• Aim:
Count the lines below that contain the string "blue", matching case exactly. Report only the count.

start

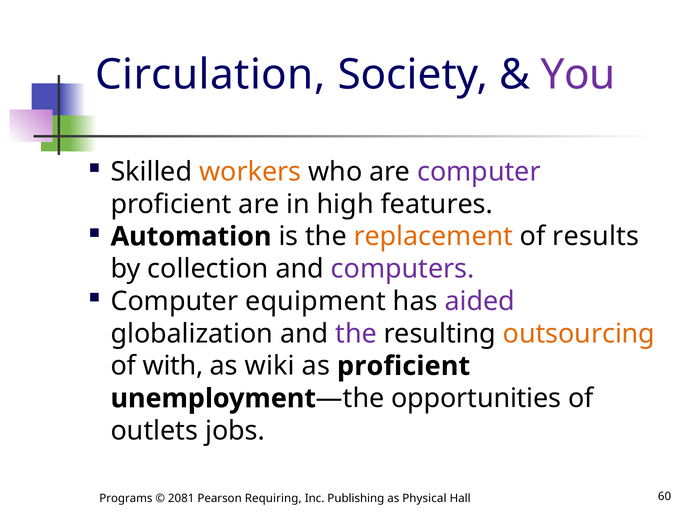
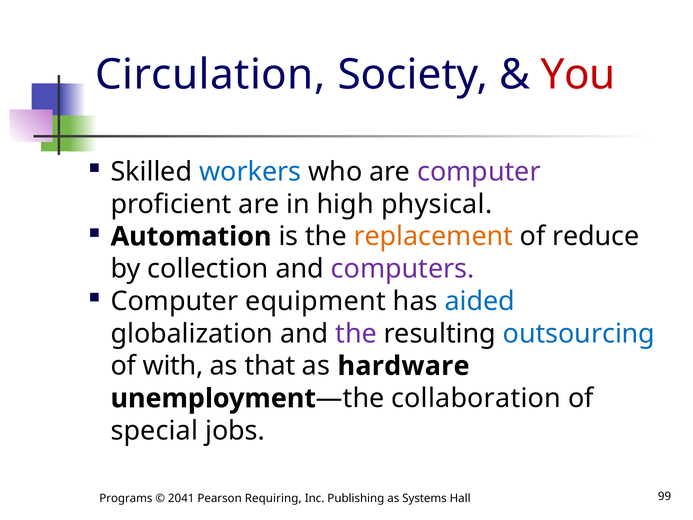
You colour: purple -> red
workers colour: orange -> blue
features: features -> physical
results: results -> reduce
aided colour: purple -> blue
outsourcing colour: orange -> blue
wiki: wiki -> that
as proficient: proficient -> hardware
opportunities: opportunities -> collaboration
outlets: outlets -> special
2081: 2081 -> 2041
Physical: Physical -> Systems
60: 60 -> 99
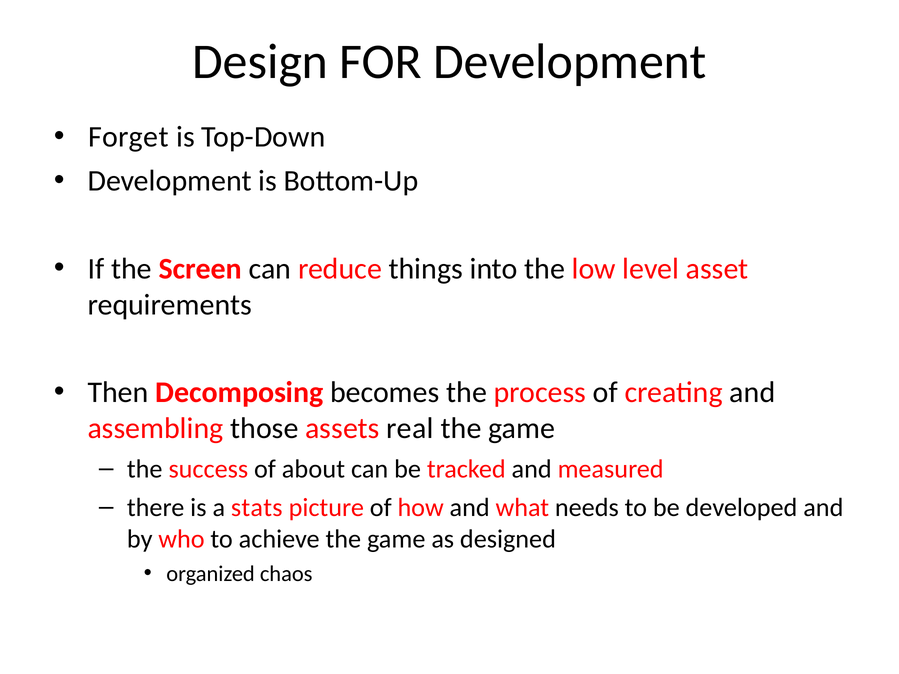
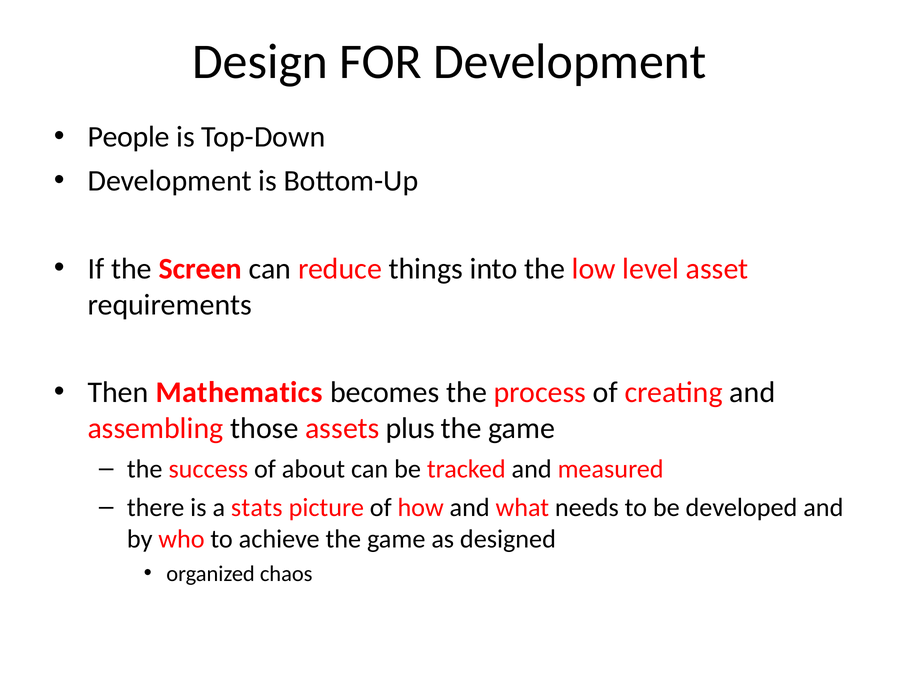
Forget: Forget -> People
Decomposing: Decomposing -> Mathematics
real: real -> plus
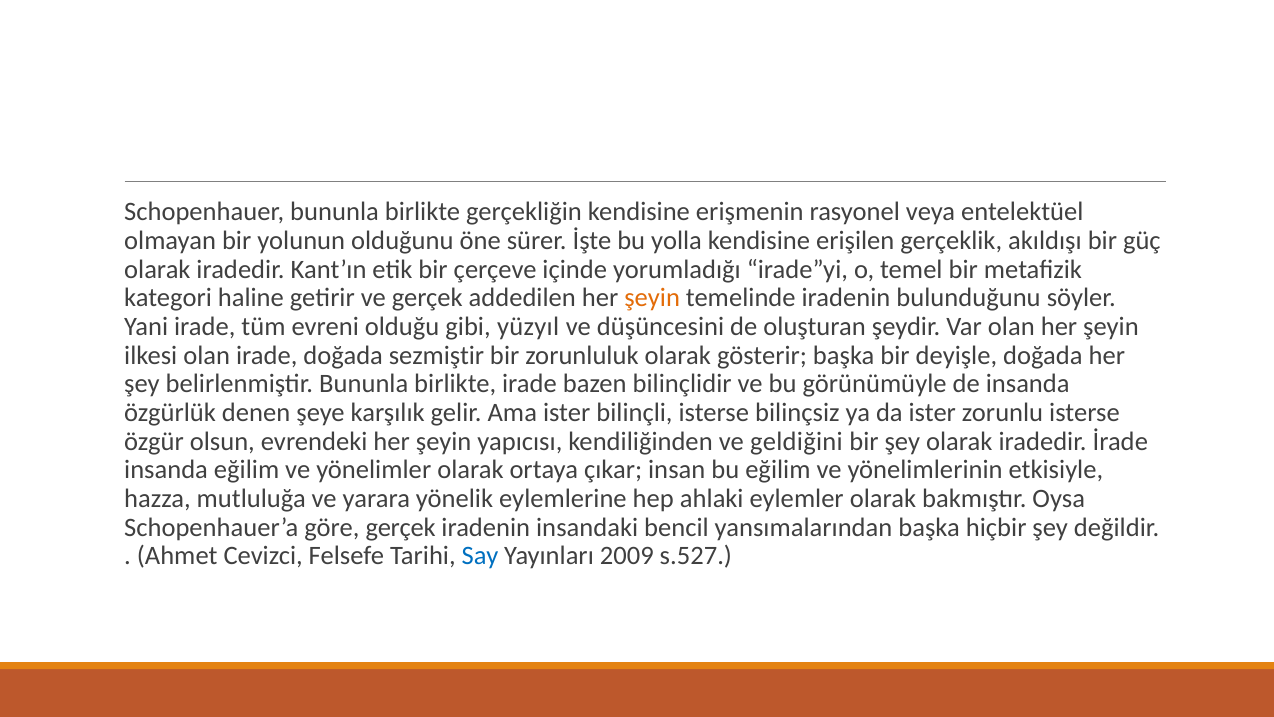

end

• Solution for this problem:
3